Scott Morrison has linked the government’s management of the economy to the control of petrol prices and interest rates, saying both would go up more than necessary if the Coalition loses office at the next election.

The Prime Minister, campaigning in western Sydney on Monday, suggested interest rates were on their way up but they would go up by even more if Labor was in power.

Prime Minister Scott Morrison says he can keep a lid on interest rates, power prices and petrol costs.Credit:Dominic Lorrimer

Cost of living pressures have been climbing this year with inflation, driven in part by global supply constraints, out-stripping wages growth. While the Reserve Bank has signalled it does not expect to start lifting official interest rates until 2024, financial markets are expecting rates to start climbing by the middle of next year.

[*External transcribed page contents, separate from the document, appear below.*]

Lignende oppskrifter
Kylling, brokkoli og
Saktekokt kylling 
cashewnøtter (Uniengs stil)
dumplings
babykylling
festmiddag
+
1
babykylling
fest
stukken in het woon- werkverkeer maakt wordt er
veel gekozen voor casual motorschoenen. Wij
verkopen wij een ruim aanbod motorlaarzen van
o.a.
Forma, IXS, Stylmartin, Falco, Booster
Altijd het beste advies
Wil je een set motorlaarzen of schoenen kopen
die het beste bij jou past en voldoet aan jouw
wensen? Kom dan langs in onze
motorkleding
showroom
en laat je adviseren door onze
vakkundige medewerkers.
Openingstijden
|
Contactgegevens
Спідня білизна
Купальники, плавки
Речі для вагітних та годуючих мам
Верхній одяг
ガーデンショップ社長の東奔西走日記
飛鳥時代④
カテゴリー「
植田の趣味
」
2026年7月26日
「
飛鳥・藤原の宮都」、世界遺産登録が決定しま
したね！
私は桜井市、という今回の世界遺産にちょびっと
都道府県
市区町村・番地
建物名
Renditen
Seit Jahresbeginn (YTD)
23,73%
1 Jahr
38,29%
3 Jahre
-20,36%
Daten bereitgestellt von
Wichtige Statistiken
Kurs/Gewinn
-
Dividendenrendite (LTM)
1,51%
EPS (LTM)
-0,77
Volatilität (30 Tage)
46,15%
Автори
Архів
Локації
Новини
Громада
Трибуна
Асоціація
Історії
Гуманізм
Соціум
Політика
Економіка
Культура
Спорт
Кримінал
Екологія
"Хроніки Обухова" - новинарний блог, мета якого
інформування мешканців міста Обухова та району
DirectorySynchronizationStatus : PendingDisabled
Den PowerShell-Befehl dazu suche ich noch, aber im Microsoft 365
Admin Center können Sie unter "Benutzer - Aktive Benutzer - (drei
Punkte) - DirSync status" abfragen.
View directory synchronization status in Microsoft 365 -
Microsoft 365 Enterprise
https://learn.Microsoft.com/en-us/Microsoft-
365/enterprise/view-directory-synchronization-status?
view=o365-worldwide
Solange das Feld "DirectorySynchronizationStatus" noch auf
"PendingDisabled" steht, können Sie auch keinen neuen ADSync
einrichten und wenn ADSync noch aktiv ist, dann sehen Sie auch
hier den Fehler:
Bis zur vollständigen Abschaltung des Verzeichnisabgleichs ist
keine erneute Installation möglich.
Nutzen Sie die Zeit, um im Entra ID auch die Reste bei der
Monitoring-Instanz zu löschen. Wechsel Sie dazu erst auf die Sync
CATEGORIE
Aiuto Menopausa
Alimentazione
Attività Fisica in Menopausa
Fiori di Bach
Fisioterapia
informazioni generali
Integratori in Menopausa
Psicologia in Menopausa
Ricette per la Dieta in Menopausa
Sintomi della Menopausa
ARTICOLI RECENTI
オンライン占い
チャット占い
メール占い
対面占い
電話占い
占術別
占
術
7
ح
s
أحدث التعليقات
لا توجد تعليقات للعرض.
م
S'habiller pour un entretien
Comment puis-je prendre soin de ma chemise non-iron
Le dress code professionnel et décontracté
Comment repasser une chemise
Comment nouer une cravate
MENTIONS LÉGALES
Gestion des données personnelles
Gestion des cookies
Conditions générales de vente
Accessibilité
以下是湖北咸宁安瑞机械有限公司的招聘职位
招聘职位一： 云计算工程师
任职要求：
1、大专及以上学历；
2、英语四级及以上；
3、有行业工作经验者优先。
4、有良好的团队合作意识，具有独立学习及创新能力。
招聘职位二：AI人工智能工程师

A survey by research firm McCrindle on behalf of the Finance Brokers Association of Australia, released on Monday found half of people quizzed said they would struggle to deal with a $300 a month increase in the average $572,000 mortgage.

Average petrol prices in many parts of Australia are at record levels over recent weeks, climbing above $1.70 a litre in Canberra, Hobart and Perth.

Across Sydney and Melbourne last week, unleaded petrol averaged about $1.65 a litre. Petrol is the single largest weekly purchase by the average household.

Mr Morrison said the lift in inflation in the United States, where it climbed to 6.2 per cent last week, highlighted the issues at play in the Australian economy.

“I think it does highlight Australia’s economic recovery has to be secured by people who have a track record in economic management, otherwise you will see petrol prices go up, you will see electricity prices go up, you will see interest rates go up, more than they would need to,” he said.

“That’s why economic management is so important now, as we come out of COVID, having secured our health through the pandemic, we now must secure the economic recovery.”

The comments hark back to the 2004 election when then-prime minister John Howard said interest rates would always be lower under a Coalition government. The official cash rate then increased during his last term in office.

Wages data this week is expected to confirm inflation, currently at 3 per cent, is still out-stripping income growth for most households.

Shadow treasurer Jim Chalmers said the PM was resorting to “tired and laughable old scare campaigns”.Credit:Alex Ellinghausen

Shadow treasurer Jim Chalmers said Mr Morrison’s comments showed the government had no idea about managing the economy.

“After eight long years of wage stagnation, job insecurity, poor investment, weak growth, skyrocketing debt and rorted budgets all he’s got left are tired and laughable old scare campaigns,” he said.

“He’s so desperate to distract from the economic failures and wasted opportunities that define his time in office that he’s resorted to more and more ridiculous claims.

“If he cared about the costs of living including petrol prices, which skyrocketed on his watch, he wouldn’t have come after wages and job security in middle Australia like he has. Is he seriously now claiming interest rates wouldn’t go up if he’s re-elected, or that he’ll control world oil prices? He’s made middle Australia more vulnerable, not less.”